## Your objective
Search through the entries for the word "with" and copy every line that has it.

## Data shown
##############################
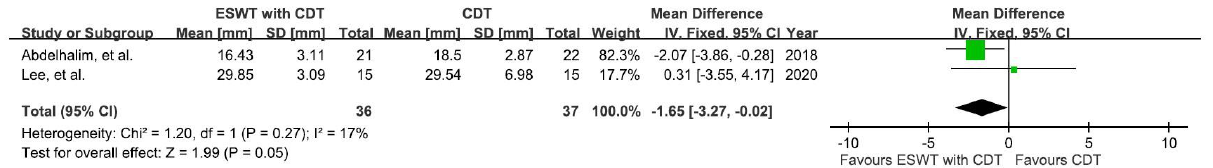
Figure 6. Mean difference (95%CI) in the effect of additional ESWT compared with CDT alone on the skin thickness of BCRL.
##############################
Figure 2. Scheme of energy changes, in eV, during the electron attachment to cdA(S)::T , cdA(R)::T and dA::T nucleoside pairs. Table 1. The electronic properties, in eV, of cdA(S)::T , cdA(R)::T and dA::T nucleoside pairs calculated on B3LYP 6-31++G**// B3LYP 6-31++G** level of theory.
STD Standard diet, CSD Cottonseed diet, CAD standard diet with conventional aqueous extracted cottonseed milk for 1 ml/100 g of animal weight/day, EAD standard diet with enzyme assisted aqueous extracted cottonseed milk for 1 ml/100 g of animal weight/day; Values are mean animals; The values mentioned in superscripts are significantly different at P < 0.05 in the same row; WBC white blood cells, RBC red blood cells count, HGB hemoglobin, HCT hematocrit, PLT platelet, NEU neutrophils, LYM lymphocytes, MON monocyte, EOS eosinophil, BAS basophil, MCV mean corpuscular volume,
##############################
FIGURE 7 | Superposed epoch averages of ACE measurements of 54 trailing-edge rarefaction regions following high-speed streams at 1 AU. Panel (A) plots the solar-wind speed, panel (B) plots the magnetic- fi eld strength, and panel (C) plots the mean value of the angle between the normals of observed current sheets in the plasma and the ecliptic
##############################
## Solution to this exercise
Figure 6. Mean difference (95%CI) in the effect of additional ESWT compared with CDT alone on the skin thickness of BCRL.
STD Standard diet, CSD Cottonseed diet, CAD standard diet with conventional aqueous extracted cottonseed milk for 1 ml/100 g of animal weight/day, EAD standard diet with enzyme assisted aqueous extracted cottonseed milk for 1 ml/100 g of animal weight/day; Values are mean animals; The values mentioned in superscripts are significantly different at P < 0.05 in the same row; WBC white blood cells, RBC red blood cells count, HGB hemoglobin, HCT hematocrit, PLT platelet, NEU neutrophils, LYM lymphocytes, MON monocyte, EOS eosinophil, BAS basophil, MCV mean corpuscular volume,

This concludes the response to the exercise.